I know this is the wrong answer but I think few enough people are using both mir_eval.display and matplotlib >= 3.8.0 that we can probably get away with just leaving it at HEAD until the next proper release.
That's almost certainly true. Quick github search has 51 code hits: https://github.com/search?q=mir_eval.display&type=code and most of them are either our own (for appropriately defined "ours") or one-off code from a few years back.
That said, it would be good to set a milestone for the next release so we have a sense of how long it will take.
I don't have a sense of what we'd include in a next milestone... maybe once #355 is in?
Jotting down some thoughts here...
The basic problem is that we want something that works essentially like ax.plot - in that subsequent calls automatically increment the style cycler, so that we can draw multiple annotations overtop each other and have it work the way one would expect. To make this happen, we previously hooked into the axes object's line style cycler
https://github.com/craffel/mir_eval/blob/7997fdf3972f992209eaf144f37c18926fa3c960/mir_eval/display.py#L553
or patch cycler
https://github.com/craffel/mir_eval/blob/7997fdf3972f992209eaf144f37c18926fa3c960/mir_eval/display.py#L148
This is no longer allowed in mpl 3.8.
We bumped into this issue in librosa's waveshow function a little while ago, and circumvented it by calling ax.plot first, then hijacking the style from the resulting object to propagate to other linked objects (fill_between for envelope display). This approach won't work in mir_eval because the underlying artists are not usually line plots.

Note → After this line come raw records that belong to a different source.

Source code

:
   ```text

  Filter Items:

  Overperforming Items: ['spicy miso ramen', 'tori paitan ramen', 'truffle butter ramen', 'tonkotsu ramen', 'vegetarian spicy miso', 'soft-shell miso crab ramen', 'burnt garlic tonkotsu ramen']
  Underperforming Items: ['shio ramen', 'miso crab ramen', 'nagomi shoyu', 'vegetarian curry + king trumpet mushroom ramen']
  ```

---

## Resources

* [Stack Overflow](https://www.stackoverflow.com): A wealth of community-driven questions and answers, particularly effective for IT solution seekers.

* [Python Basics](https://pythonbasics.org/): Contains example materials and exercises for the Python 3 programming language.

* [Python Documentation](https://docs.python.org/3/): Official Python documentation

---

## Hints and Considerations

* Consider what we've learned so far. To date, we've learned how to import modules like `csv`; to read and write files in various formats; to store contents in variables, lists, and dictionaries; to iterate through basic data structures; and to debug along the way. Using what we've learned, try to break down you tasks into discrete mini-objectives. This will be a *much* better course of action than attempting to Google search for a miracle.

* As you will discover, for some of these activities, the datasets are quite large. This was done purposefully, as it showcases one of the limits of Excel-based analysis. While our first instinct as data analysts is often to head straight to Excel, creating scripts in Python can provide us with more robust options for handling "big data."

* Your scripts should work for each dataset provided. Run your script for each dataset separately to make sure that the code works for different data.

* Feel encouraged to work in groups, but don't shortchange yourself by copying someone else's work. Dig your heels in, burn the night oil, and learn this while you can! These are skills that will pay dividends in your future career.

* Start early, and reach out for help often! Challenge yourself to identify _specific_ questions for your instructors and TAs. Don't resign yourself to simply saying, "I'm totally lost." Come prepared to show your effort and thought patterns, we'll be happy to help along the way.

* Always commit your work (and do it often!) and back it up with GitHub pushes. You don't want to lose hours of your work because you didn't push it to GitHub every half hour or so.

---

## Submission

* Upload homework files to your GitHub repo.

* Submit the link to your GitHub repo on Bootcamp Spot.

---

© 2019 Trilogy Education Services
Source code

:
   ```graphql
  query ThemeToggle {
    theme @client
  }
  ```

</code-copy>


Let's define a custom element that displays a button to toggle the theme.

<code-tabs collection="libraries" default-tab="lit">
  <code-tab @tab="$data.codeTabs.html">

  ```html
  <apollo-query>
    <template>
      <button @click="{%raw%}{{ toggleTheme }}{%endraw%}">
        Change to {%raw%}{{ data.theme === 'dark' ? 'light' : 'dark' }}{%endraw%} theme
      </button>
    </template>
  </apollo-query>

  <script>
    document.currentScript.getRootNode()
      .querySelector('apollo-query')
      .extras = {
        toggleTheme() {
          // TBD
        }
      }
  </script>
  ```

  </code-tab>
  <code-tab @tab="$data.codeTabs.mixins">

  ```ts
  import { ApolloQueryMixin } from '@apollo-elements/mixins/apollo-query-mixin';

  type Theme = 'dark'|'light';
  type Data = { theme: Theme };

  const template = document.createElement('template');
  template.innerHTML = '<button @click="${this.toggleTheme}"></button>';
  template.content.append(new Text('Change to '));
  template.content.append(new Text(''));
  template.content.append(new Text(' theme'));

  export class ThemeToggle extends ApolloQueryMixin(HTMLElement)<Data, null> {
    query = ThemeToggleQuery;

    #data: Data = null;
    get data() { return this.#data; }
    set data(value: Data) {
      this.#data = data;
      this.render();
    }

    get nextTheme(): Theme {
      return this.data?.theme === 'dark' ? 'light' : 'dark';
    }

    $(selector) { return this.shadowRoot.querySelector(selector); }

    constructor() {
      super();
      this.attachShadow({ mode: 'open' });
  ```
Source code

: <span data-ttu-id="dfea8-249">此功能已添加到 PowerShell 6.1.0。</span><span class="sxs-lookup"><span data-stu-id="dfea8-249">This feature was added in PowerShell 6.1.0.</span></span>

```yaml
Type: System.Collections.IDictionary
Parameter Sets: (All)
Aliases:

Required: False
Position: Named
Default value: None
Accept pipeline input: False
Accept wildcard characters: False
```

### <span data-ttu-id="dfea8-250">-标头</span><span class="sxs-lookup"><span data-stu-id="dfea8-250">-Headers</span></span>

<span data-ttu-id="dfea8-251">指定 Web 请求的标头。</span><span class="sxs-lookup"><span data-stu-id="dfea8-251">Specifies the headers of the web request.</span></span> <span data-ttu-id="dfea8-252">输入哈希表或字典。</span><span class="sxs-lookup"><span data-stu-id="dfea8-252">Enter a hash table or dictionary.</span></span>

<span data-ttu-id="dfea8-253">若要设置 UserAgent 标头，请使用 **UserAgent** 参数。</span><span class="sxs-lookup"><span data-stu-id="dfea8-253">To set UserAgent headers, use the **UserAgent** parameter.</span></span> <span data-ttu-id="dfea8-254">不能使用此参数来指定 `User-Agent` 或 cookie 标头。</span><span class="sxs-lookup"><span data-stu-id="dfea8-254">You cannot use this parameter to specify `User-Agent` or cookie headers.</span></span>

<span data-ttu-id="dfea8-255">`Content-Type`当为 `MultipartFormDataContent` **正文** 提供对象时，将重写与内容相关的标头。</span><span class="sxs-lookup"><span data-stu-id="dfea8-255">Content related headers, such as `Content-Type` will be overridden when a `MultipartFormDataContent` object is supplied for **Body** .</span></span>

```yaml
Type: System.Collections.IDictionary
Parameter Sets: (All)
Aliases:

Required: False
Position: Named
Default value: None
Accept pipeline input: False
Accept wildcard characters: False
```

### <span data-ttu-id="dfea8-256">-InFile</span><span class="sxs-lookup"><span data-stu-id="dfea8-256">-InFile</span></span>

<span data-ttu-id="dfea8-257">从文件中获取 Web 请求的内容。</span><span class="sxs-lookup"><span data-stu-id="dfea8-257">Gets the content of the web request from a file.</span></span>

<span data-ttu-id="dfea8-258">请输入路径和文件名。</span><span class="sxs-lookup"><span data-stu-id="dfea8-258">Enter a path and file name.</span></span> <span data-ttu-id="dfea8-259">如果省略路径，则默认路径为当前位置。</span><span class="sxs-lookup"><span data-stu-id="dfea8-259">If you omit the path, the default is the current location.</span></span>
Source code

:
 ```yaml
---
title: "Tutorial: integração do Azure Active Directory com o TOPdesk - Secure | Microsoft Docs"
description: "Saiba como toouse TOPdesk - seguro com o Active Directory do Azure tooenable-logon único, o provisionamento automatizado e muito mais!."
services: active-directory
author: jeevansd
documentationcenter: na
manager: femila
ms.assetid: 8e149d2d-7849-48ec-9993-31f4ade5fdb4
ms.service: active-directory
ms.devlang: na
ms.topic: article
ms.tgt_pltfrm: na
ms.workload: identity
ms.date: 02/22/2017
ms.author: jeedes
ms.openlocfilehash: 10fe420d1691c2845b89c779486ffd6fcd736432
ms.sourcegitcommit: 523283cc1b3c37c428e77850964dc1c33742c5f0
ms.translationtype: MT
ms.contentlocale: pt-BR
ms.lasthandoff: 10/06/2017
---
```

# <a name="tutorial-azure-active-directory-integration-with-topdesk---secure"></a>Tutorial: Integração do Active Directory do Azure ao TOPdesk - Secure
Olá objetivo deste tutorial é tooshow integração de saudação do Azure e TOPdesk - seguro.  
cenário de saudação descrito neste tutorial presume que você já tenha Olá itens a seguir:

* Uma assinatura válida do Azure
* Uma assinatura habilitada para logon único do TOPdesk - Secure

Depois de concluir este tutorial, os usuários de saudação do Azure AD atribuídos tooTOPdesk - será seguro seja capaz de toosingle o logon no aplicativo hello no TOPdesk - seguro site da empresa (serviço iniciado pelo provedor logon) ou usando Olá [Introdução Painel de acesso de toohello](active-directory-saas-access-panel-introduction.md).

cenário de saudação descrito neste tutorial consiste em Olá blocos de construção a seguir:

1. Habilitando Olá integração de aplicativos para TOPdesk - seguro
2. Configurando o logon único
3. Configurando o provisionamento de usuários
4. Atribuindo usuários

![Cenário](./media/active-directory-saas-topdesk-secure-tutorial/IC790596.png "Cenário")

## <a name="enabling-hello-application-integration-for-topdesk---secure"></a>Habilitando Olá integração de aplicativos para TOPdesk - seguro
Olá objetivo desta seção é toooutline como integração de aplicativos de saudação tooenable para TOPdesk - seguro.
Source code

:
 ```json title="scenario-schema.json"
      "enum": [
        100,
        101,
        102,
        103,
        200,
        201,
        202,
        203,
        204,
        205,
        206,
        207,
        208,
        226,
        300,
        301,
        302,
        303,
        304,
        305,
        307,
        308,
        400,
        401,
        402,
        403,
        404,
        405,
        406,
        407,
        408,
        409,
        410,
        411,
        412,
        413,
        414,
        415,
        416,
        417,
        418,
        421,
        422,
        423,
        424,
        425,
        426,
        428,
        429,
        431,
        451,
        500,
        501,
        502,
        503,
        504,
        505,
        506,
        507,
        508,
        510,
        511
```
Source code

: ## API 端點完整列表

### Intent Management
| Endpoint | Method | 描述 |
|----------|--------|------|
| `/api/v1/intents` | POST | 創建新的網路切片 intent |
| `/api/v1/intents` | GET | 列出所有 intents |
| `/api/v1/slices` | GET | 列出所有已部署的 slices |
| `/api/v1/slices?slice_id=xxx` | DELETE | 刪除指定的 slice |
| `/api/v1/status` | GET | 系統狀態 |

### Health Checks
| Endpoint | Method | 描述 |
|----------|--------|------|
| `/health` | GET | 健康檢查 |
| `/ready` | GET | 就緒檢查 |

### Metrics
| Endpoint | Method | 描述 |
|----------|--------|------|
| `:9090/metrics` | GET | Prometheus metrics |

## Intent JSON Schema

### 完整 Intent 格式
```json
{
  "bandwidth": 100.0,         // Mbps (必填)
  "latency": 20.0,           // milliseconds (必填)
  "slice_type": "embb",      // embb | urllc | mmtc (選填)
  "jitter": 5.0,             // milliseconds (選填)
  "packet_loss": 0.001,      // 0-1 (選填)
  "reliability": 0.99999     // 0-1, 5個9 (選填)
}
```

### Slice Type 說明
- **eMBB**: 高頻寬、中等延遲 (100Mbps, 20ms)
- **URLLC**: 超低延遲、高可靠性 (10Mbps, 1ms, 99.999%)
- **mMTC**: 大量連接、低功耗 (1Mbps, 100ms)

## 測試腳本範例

After a bit of hacking and prodding ye olde chatbot, I think the most reliable solution here might be for us to add a custom cycler object to the axes object in question, and only interface with that. Something like:
ax = plt.gca()
if not hasattr(ax, "mir_eval_cycler"):
ax.mir_eval_cycler = ... # instantiate a custom cycler object from matplotlib.rcParams
style = next(ax.mir_eval_cycler) # or something
This, I think, would work forward and backward across matplotlib versions, and should keep us entirely independent of other artists on the axes. That last point is a double-edged sword, as ax.plot and mir_eval.display.pitch_contour (or whatever) could potentially be independently cycling through the same styles and end up indistinguishable.
We may therefore want to provide some API for a user-provided cycler object to use or initialize the axes custom cycler with.
There may be downsides to this approach that I'm not yet seeing. I'll prototype it some time and then see if some mpl devs can comment on how bad of an idea it is.
Gave this a bit more of a think, and decided we should avoid stashing custom stylers in the axes object.
Instead, I think we can do a slightly less direct version of what we had already been doing, where rather than poll the appropriate style cycler directly (verboten), we create a temporary line or patch object that does this for us, yank its style for the new artists we're creating, and then purge the object from the axes.
This also is a little clumsy, but it's at least adhering to the API in a way that shouldn't break any time soon.
Aside: since we're bumping the minimum matplotlib version, we can significantly simplify the pitch contour (and probably multipitch) viz by using nans for unvoiced regions. This lets us use a single plot object rather than plotting each segment separately.